Est-ce que cette communauté mangeait beaucoup de poisson ?

Le poisson, particulièrement le doré, était au cœur du mode de vie de la communauté de Grassy Narrows. On en mangeait pratiquement tous les jours. Or, selon Donna Mergler, « le niveau de mercure dans les poissons [après la contamination des rivières Wabigoon et English] a été parmi les plus élevés qu’on a enregistrés dans le monde, pas juste au Canada. Pour le doré, c’était extrêmement élevé ». « Le doré, entre autres, était au centre non seulement de leur culture et de leurs traditions, mais aussi de leur vie économique. Les gens, à l’époque, travaillaient à longueur d’année, il y avait 85 à 90 % qui travaillaient comme guides de pêche et dans les pêcheries », précise Mme Mergler.

Comment a-t-on pu établir avec certitude que la communauté a été contaminée par le mercure ?

L’équipe de Donna Mergler a pu avoir accès à une importante quantité de données concernant la population de Grassy Narrows. Les résultats d’une enquête menée auprès de la communauté ont pu être croisés avec des résultats de prélèvements de sang, de cheveux et de cordons ombilicaux effectués sur une période de plus de 20 ans. Précisons que la concentration de mercure dans les poissons du secteur a grimpé jusqu’à 50 fois la limite jugée sûre pour la consommation par les humains.

C’est énorme, en effet. Mais je saisis mal l’impact que ça peut avoir sur la santé mentale.

« Le méthylmercure, qui est activement transporté à travers le placenta, peut également traverser la barrière encéphalique, censée protéger le cerveau des substances toxiques. Il affecte le fonctionnement des cellules nerveuses qui contrôlent les émotions, explique Donna Mergler. La consommation de poisson de la mère pendant la grossesse et son état psychologique, les deux ont contribué à la santé mentale et à l’état émotif, et aux problèmes de comportement chez les enfants, ce qui augmente le risque de suicide. »

Ne serait-ce pas plutôt les conditions de vie de ces communautés qui auraient un véritable impact sur la santé mentale ? N’y a-t-il pas plus de suicides chez les Autochtones que les non-Autochtones ?

C’est vrai, mais dans la communauté de Grassy Narrows, les tentatives de suicide chez les jeunes sont 3,6 fois plus élevées que dans les autres communautés autochtones au pays. « lls vivent les mêmes problèmes que toutes les autres communautés autochtones. Il y a les problèmes résidentiels, le manque de soins, il y a tous les problèmes qu’on retrouve dans les autres communautés autochtones. Mais leur santé mentale est dans un pire état. Qu’est-ce qui les différencie ? C’est le mercure », affirme Donna Mergler.

Comment la communauté a réagi en prenant connaissance des résultats de cette étude ?

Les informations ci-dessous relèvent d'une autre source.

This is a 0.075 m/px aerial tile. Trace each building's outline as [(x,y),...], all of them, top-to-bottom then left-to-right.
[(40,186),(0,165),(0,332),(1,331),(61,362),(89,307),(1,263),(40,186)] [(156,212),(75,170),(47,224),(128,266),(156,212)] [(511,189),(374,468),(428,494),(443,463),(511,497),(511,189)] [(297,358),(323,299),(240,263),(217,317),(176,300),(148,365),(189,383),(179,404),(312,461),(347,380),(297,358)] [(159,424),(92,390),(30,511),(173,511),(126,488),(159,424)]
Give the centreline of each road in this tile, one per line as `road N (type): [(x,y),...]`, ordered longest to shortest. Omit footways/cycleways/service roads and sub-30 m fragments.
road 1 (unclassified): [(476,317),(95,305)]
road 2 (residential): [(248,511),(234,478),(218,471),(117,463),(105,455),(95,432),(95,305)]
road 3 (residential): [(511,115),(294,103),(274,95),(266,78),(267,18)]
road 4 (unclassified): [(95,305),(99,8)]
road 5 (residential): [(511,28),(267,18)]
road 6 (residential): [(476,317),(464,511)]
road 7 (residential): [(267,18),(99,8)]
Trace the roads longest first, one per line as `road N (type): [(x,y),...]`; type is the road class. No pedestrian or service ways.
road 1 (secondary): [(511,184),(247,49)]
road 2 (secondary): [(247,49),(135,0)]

Selon Mme Mergler, la communauté de Grassy Narrows a dû affronter beaucoup de racisme, de discrimination et de stéréotypes face entre autres aux problèmes de santé mentale. « On a toujours attribué ça à des facteurs socioéconomiques et culturels. Mais les gens ont toujours su que ça pouvait être le mercure. On a mis des chiffres sur ce qu’ils savaient déjà. On transforme ce qu’ils pensent en preuve scientifique. Ce qu’ils disent est vrai. »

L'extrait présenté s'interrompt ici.